What to produce :: Please return exactly the lines from the top of the data through the line that contains "e Saúde no Trabalho (SST)…", and skip all pictures.

____________

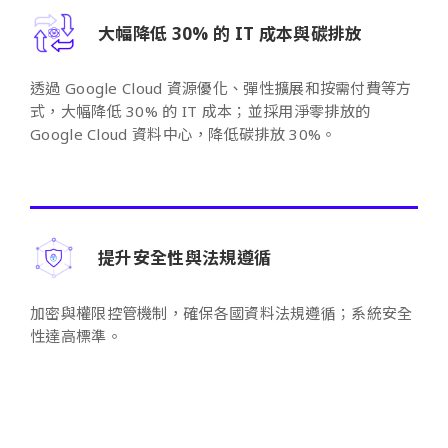
大幅降低 30% 的 IT 成本與碳排放
透過 Google Cloud 資源優化、彈性擴展和按需付費等方
式，大幅降低 30% 的 IT 成本；並採用淨零排放的
Google Cloud 資料中心，降低碳排放 30%。
提升安全性與法規遵循
加密與權限控管機制，確保各國資料法規遵循；系統安全
性達高標準。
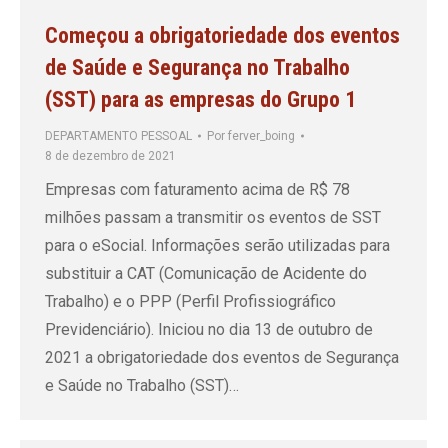
Começou a obrigatoriedade dos eventos
de Saúde e Segurança no Trabalho
(SST) para as empresas do Grupo 1
DEPARTAMENTO PESSOAL
Por
ferver_boing
8 de dezembro de 2021
Empresas com faturamento acima de R$ 78
milhões passam a transmitir os eventos de SST
para o eSocial. Informações serão utilizadas para
substituir a CAT (Comunicação de Acidente do
Trabalho) e o PPP (Perfil Profissiográfico
Previdenciário). Iniciou no dia 13 de outubro de
2021 a obrigatoriedade dos eventos de Segurança
e Saúde no Trabalho (SST)…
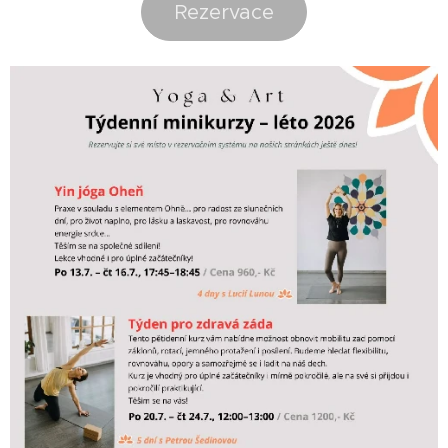
Rezervace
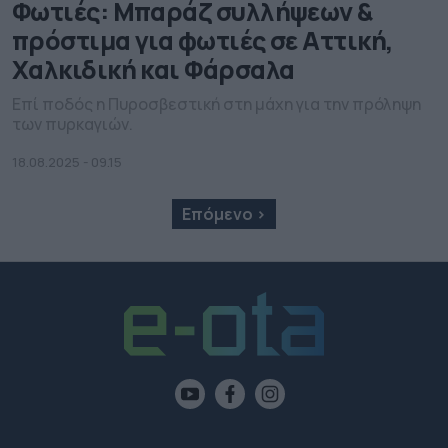
Φωτιές: Μπαράζ συλλήψεων &
πρόστιμα για φωτιές σε Αττική,
Χαλκιδική και Φάρσαλα
Επί ποδός η Πυροσβεστική στη μάχη για την πρόληψη
των πυρκαγιών.
18.08.2025 - 09.15
Επόμενο ›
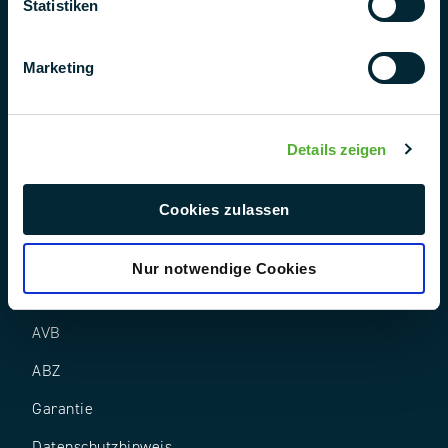
Statistiken
Marketing
Follow us
Details zeigen
Cookies zulassen
Nur notwendige Cookies
AEB
AVB
ABZ
Garantie
Datenschutz­hinweis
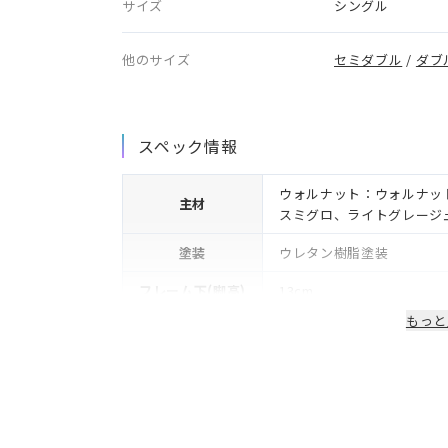
サイズ
シングル
他のサイズ
セミダブル
/
ダブ
スペック情報
ウォルナット：ウォルナッ
主材
スミグロ、ライトグレージ
塗装
ウレタン樹脂塗装
フレーム下(脚高)
13cm
もっと
生産国/製造国
日本
保証期間
2年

____________

Task result ::
大幅降低 30% 的 IT 成本與碳排放
透過 Google Cloud 資源優化、彈性擴展和按需付費等方
式，大幅降低 30% 的 IT 成本；並採用淨零排放的
Google Cloud 資料中心，降低碳排放 30%。
提升安全性與法規遵循
加密與權限控管機制，確保各國資料法規遵循；系統安全
性達高標準。
Começou a obrigatoriedade dos eventos
de Saúde e Segurança no Trabalho
(SST) para as empresas do Grupo 1
DEPARTAMENTO PESSOAL
Por
ferver_boing
8 de dezembro de 2021
Empresas com faturamento acima de R$ 78
milhões passam a transmitir os eventos de SST
para o eSocial. Informações serão utilizadas para
substituir a CAT (Comunicação de Acidente do
Trabalho) e o PPP (Perfil Profissiográfico
Previdenciário). Iniciou no dia 13 de outubro de
2021 a obrigatoriedade dos eventos de Segurança
e Saúde no Trabalho (SST)…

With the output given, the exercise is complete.